Continental Ecosystem

“Name?” he asked, not really asking. He answered himself, spelling aloud as he wrote on the form, D-E-L-L-A . . . He paused, his pen poised over the clipboard balanced on his knee. “Is it one word, or two?”

The interview was a formality, Dr. Byron had said. For a government-funded position he had to file certain forms proving he’d gone to the trouble of equal-opportunity hiring. She’d replied that hiring someone like herself should be ample proof he had scraped the bottom of the barrel. She felt nervous when he did not laugh. She had no idea how to behave as an employed person.

“All one word,” she told him. They sat facing one another on metal folding chairs. She’d dressed up for this, beige slacks and a black sweater. Dr. Byron wore jeans as always, sitting with his long legs crossed up ankle-over-knee like a grasshopper.

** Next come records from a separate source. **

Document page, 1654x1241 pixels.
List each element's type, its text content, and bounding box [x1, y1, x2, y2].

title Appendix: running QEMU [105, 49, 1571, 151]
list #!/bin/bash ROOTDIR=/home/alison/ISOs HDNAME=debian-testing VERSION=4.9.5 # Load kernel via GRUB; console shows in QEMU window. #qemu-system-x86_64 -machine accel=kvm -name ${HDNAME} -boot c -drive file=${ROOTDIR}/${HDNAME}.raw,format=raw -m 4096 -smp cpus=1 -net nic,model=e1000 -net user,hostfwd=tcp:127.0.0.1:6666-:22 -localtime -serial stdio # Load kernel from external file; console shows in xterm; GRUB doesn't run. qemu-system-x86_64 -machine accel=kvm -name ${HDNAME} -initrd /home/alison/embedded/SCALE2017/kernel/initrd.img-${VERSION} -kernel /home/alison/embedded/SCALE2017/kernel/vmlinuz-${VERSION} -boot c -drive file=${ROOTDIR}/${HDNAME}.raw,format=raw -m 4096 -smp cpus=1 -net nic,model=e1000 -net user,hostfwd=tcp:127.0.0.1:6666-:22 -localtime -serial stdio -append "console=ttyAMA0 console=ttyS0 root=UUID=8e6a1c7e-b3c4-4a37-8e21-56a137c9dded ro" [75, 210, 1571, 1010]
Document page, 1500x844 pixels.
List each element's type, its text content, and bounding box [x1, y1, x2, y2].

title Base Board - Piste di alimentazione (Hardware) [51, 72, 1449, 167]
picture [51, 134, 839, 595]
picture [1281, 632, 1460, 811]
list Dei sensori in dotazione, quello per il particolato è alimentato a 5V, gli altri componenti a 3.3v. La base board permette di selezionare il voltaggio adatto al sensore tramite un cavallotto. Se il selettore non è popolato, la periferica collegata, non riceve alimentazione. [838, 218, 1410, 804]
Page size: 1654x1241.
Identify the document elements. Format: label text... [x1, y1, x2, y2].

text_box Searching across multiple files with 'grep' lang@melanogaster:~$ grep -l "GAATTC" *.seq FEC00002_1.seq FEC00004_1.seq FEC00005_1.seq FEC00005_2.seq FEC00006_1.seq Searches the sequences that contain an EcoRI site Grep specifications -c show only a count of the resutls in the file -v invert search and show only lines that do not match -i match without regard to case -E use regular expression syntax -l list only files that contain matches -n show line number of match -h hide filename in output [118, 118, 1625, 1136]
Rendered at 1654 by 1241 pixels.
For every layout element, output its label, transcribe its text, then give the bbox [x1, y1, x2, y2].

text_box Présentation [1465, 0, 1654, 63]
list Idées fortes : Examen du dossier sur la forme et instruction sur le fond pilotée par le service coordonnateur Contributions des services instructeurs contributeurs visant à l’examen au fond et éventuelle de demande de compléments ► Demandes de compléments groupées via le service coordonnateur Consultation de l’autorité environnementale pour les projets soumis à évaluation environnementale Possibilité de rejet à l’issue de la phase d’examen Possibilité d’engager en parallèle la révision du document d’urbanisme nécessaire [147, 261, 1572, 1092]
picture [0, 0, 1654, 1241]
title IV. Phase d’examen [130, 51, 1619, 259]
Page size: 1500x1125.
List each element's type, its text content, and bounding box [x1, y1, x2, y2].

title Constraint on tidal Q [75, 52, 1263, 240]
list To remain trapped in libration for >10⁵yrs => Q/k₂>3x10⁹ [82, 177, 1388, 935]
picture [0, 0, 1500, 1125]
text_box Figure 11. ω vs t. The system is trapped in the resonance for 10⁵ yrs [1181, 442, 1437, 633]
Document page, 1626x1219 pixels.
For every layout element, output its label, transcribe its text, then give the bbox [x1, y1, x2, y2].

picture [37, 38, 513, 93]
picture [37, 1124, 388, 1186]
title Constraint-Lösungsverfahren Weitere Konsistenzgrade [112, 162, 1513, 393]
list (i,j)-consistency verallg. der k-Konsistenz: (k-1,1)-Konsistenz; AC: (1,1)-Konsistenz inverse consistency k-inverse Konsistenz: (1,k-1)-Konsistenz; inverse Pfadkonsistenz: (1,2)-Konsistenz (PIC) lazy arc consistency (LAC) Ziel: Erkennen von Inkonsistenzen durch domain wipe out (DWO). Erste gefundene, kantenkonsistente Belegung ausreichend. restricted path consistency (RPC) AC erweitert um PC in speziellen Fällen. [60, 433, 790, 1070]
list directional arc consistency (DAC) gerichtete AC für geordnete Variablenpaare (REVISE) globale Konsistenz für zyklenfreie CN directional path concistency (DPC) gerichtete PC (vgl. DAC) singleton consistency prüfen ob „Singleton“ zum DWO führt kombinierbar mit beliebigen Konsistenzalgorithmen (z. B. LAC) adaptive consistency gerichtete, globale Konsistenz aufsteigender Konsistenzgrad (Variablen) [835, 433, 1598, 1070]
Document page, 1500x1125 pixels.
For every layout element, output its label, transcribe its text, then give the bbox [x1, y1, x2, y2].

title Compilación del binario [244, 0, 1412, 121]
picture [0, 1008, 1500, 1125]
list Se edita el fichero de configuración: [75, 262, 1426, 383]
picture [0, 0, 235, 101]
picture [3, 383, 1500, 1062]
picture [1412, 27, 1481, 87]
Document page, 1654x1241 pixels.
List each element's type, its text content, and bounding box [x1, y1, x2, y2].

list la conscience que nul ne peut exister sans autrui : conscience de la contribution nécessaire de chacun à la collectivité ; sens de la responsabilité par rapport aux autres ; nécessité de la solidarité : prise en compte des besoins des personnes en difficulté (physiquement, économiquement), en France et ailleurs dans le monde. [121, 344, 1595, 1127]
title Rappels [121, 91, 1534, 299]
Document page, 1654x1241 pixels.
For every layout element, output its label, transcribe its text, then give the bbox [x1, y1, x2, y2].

“Ah,” he said. “The Italian sculptor is two. My wife confirmed that.”

The mention made her blush. A wife there was, then, with whom he had discussed Dellarobia. She imagined them together at a computer viewing the image of her essentially naked, perched on butterfly wings as the Venus. From now on she had to rise each day into a world that had seen her like that. Tellers at the bank, the boys who bagged her groceries, Preston’s schoolteachers, present and future. It felt like stepping again and again into scalding water. Blushing had become her skin’s normal pastime.